Exercise inputs.

◆ ◆ ◆

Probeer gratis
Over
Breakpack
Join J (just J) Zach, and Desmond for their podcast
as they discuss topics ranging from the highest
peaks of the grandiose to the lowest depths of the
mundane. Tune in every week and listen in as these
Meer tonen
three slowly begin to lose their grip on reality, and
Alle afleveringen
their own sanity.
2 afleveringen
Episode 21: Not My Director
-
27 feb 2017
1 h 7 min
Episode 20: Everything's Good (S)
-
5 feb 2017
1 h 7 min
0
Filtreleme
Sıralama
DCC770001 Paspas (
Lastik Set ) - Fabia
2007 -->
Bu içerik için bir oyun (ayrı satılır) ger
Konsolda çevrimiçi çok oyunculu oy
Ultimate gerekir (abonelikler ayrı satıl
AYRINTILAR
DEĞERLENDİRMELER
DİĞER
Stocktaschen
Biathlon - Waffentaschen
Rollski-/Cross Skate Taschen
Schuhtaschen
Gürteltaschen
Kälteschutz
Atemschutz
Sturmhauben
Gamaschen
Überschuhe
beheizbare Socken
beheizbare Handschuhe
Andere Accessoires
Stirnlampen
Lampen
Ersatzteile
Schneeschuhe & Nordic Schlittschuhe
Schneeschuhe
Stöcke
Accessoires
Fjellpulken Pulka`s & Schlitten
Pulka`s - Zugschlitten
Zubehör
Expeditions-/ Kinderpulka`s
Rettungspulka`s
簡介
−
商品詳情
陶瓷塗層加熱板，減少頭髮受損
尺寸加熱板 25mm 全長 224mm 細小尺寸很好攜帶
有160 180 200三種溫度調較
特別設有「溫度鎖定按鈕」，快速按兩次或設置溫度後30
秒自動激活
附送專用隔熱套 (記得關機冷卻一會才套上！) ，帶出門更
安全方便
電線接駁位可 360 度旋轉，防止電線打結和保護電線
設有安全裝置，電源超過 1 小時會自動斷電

◆ ◆ ◆

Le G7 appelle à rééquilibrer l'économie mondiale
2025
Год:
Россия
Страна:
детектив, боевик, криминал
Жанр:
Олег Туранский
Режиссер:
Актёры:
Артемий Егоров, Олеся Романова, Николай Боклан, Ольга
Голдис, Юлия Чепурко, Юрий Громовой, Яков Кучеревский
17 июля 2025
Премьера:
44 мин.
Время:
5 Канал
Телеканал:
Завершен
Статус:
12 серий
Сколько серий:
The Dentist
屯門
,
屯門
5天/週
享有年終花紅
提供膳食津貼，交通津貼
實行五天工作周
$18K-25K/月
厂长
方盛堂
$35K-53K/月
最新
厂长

◆ ◆ ◆

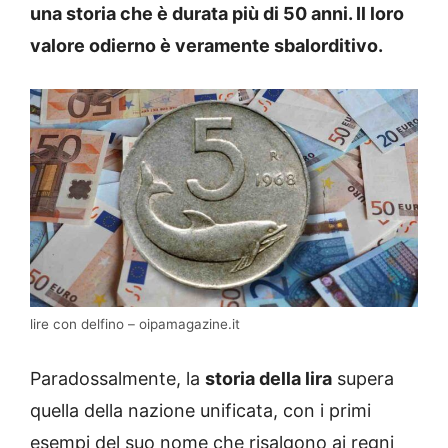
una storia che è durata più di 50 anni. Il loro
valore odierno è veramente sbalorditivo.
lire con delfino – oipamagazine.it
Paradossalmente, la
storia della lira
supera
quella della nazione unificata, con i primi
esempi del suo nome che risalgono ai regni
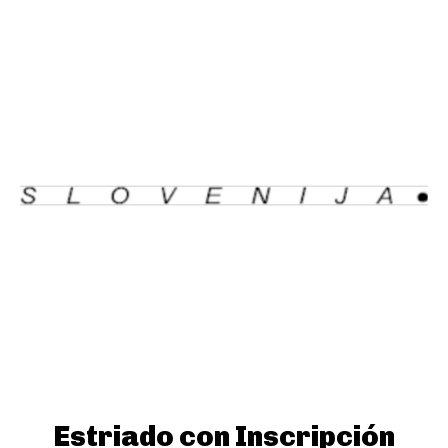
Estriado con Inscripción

◆ ◆ ◆

Go line by line through the records and copy those that contain the word "beheizbare".

Exercise solution.
beheizbare Socken
beheizbare Handschuhe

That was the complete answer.